[Dataset entries]
▽
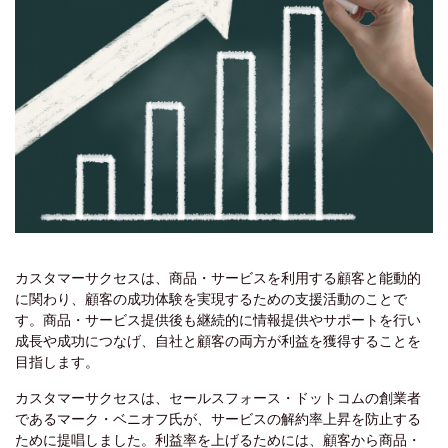
カスタマーサクセスは、商品・サービスを利用する顧客と能動的
に関わり、顧客の成功体験を実現するための支援活動のことで
す。商品・サービス提供後も継続的に情報提供やサポートを行い
成長や成功につなげ、自社と顧客の両方が利益を獲得することを
目指します。
カスタマーサクセスは、セールスフォース・ドットコムの創業者
であるマーク・ベニオフ氏が、サービスの解約率上昇を防止する
ために提唱しました。利益率を上げるためには、顧客から商品・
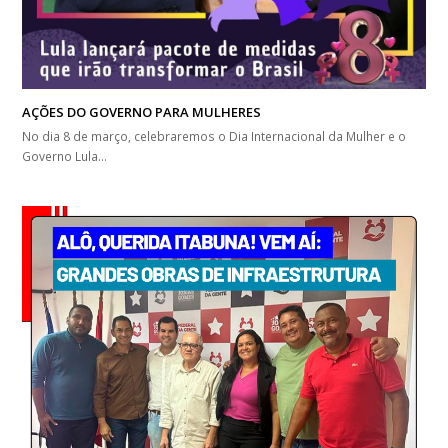
AÇÕES DO GOVERNO PARA MULHERES
No dia 8 de março, celebraremos o Dia Internacional da Mulher e o
Governo Lula…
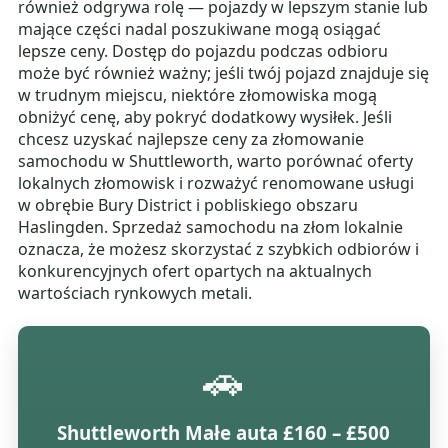
również odgrywa rolę — pojazdy w lepszym stanie lub
mające części nadal poszukiwane mogą osiągać
lepsze ceny. Dostęp do pojazdu podczas odbioru
może być również ważny; jeśli twój pojazd znajduje się
w trudnym miejscu, niektóre złomowiska mogą
obniżyć cenę, aby pokryć dodatkowy wysiłek. Jeśli
chcesz uzyskać najlepsze ceny za złomowanie
samochodu w Shuttleworth, warto porównać oferty
lokalnych złomowisk i rozważyć renomowane usługi
w obrębie Bury District i pobliskiego obszaru
Haslingden. Sprzedaż samochodu na złom lokalnie
oznacza, że możesz skorzystać z szybkich odbiorów i
konkurencyjnych ofert opartych na aktualnych
wartościach rynkowych metali.
🚗
Shuttleworth Małe auta £160 – £500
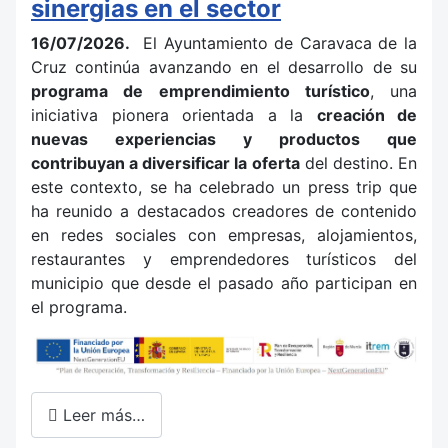
sinergias en el sector
16/07/2026.
El Ayuntamiento de Caravaca de la
Cruz continúa avanzando en el desarrollo de su
programa de emprendimiento turístico
, una
iniciativa pionera orientada a la
creación de
nuevas experiencias y productos que
contribuyan a diversificar la oferta
del destino. En
este contexto, se ha celebrado un press trip que
ha reunido a destacados creadores de contenido
en redes sociales con empresas, alojamientos,
restaurantes y emprendedores turísticos del
municipio que desde el pasado año participan en
el programa.
Leer más…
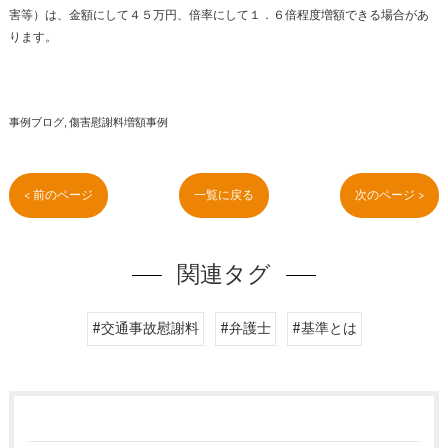
害等）は、金額にして４５万円、倍率にして１．６倍程度増額できる場合があ
ります。
事例ブログ
傷害慰謝料増額事例
< 前のページ
一覧に戻る
次のページ >
関連タグ
#交通事故慰謝料
#弁護士
#基準とは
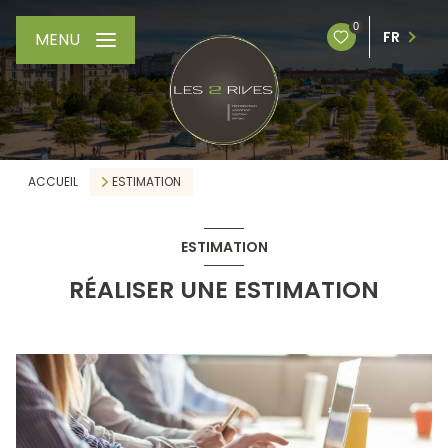
0
FR
MENU
ACCUEIL
ESTIMATION
ESTIMATION
RÉALISER UNE ESTIMATION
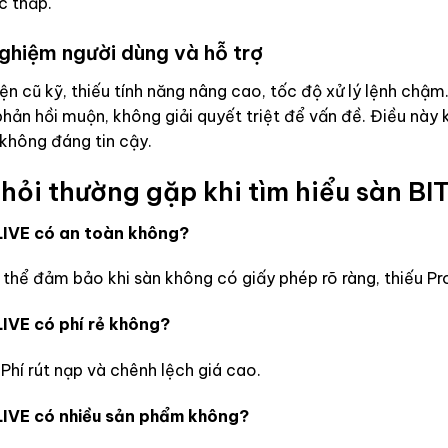
c thấp.
nghiệm người dùng và hỗ trợ
ện cũ kỹ, thiếu tính năng nâng cao, tốc độ xử lý lệnh chậm
phản hồi muộn, không giải quyết triệt để vấn đề. Điều này
không đáng tin cậy.
hỏi thường gặp khi tìm hiểu sàn B
IVE có an toàn không?
thể đảm bảo khi sàn không có giấy phép rõ ràng, thiếu Pr
IVE có phí rẻ không?
Phí rút nạp và chênh lệch giá cao.
IVE có nhiều sản phẩm không?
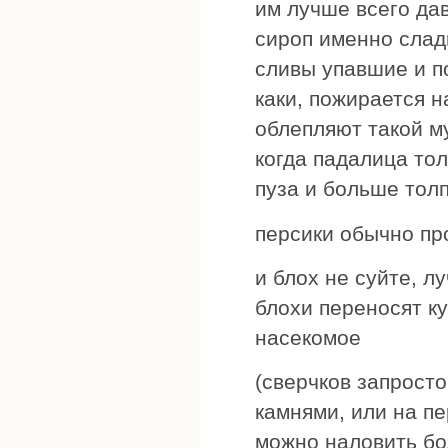
им лучше всего да
сироп именно слад
сливы упавшие и п
каки, пожирается н
облепляют такой м
когда падалица то
пуза и больше тол
персики обычно пр
и блох не суйте, л
блохи переносят ку
насекомое
(сверчков запросто
камнями, или на п
можно наловить бо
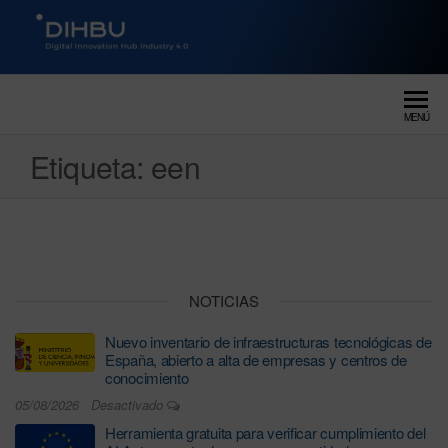
DIGITAL INNOVATION HUB
dihbu – ecosistema para la
digitalización industrial
INDUSTRY 4.0
MENÚ
Etiqueta:
een
NOTICIAS
Nuevo inventario de infraestructuras tecnológicas de
España, abierto a alta de empresas y centros de
conocimiento
05/08/2026
Desactivado
Herramienta gratuita para verificar cumplimiento del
△
== Job item ==
Rewrite all the items with every "ESTIMATION" swapped for "ÉVALUATION" and nothing else changed. Leave the pictures out.

== Problem solution ==
カスタマーサクセスは、商品・サービスを利用する顧客と能動的
に関わり、顧客の成功体験を実現するための支援活動のことで
す。商品・サービス提供後も継続的に情報提供やサポートを行い
成長や成功につなげ、自社と顧客の両方が利益を獲得することを
目指します。
カスタマーサクセスは、セールスフォース・ドットコムの創業者
であるマーク・ベニオフ氏が、サービスの解約率上昇を防止する
ために提唱しました。利益率を上げるためには、顧客から商品・
AÇÕES DO GOVERNO PARA MULHERES
No dia 8 de março, celebraremos o Dia Internacional da Mulher e o
Governo Lula…
również odgrywa rolę — pojazdy w lepszym stanie lub
mające części nadal poszukiwane mogą osiągać
lepsze ceny. Dostęp do pojazdu podczas odbioru
może być również ważny; jeśli twój pojazd znajduje się
w trudnym miejscu, niektóre złomowiska mogą
obniżyć cenę, aby pokryć dodatkowy wysiłek. Jeśli
chcesz uzyskać najlepsze ceny za złomowanie
samochodu w Shuttleworth, warto porównać oferty
lokalnych złomowisk i rozważyć renomowane usługi
w obrębie Bury District i pobliskiego obszaru
Haslingden. Sprzedaż samochodu na złom lokalnie
oznacza, że możesz skorzystać z szybkich odbiorów i
konkurencyjnych ofert opartych na aktualnych
wartościach rynkowych metali.
🚗
Shuttleworth Małe auta £160 – £500
sinergias en el sector
16/07/2026.
El Ayuntamiento de Caravaca de la
Cruz continúa avanzando en el desarrollo de su
programa de emprendimiento turístico
, una
iniciativa pionera orientada a la
creación de
nuevas experiencias y productos que
contribuyan a diversificar la oferta
del destino. En
este contexto, se ha celebrado un press trip que
ha reunido a destacados creadores de contenido
en redes sociales con empresas, alojamientos,
restaurantes y emprendedores turísticos del
municipio que desde el pasado año participan en
el programa.
Leer más…
害等）は、金額にして４５万円、倍率にして１．６倍程度増額できる場合があ
ります。
事例ブログ
傷害慰謝料増額事例
< 前のページ
一覧に戻る
次のページ >
関連タグ
#交通事故慰謝料
#弁護士
#基準とは
0
FR
MENU
ACCUEIL
ÉVALUATION
ÉVALUATION
RÉALISER UNE ÉVALUATION
c thấp.
nghiệm người dùng và hỗ trợ
ện cũ kỹ, thiếu tính năng nâng cao, tốc độ xử lý lệnh chậm
phản hồi muộn, không giải quyết triệt để vấn đề. Điều này
không đáng tin cậy.
hỏi thường gặp khi tìm hiểu sàn B
IVE có an toàn không?
thể đảm bảo khi sàn không có giấy phép rõ ràng, thiếu Pr
IVE có phí rẻ không?
Phí rút nạp và chênh lệch giá cao.
IVE có nhiều sản phẩm không?
им лучше всего да
сироп именно слад
сливы упавшие и п
каки, пожирается н
облепляют такой м
когда падалица то
пуза и больше тол
персики обычно пр
и блох не суйте, л
блохи переносят ку
насекомое
(сверчков запросто
камнями, или на п
можно наловить бо
DIGITAL INNOVATION HUB
dihbu – ecosistema para la
digitalización industrial
INDUSTRY 4.0
MENÚ
Etiqueta:
een
NOTICIAS
Nuevo inventario de infraestructuras tecnológicas de
España, abierto a alta de empresas y centros de
conocimiento
05/08/2026
Desactivado
Herramienta gratuita para verificar cumplimiento del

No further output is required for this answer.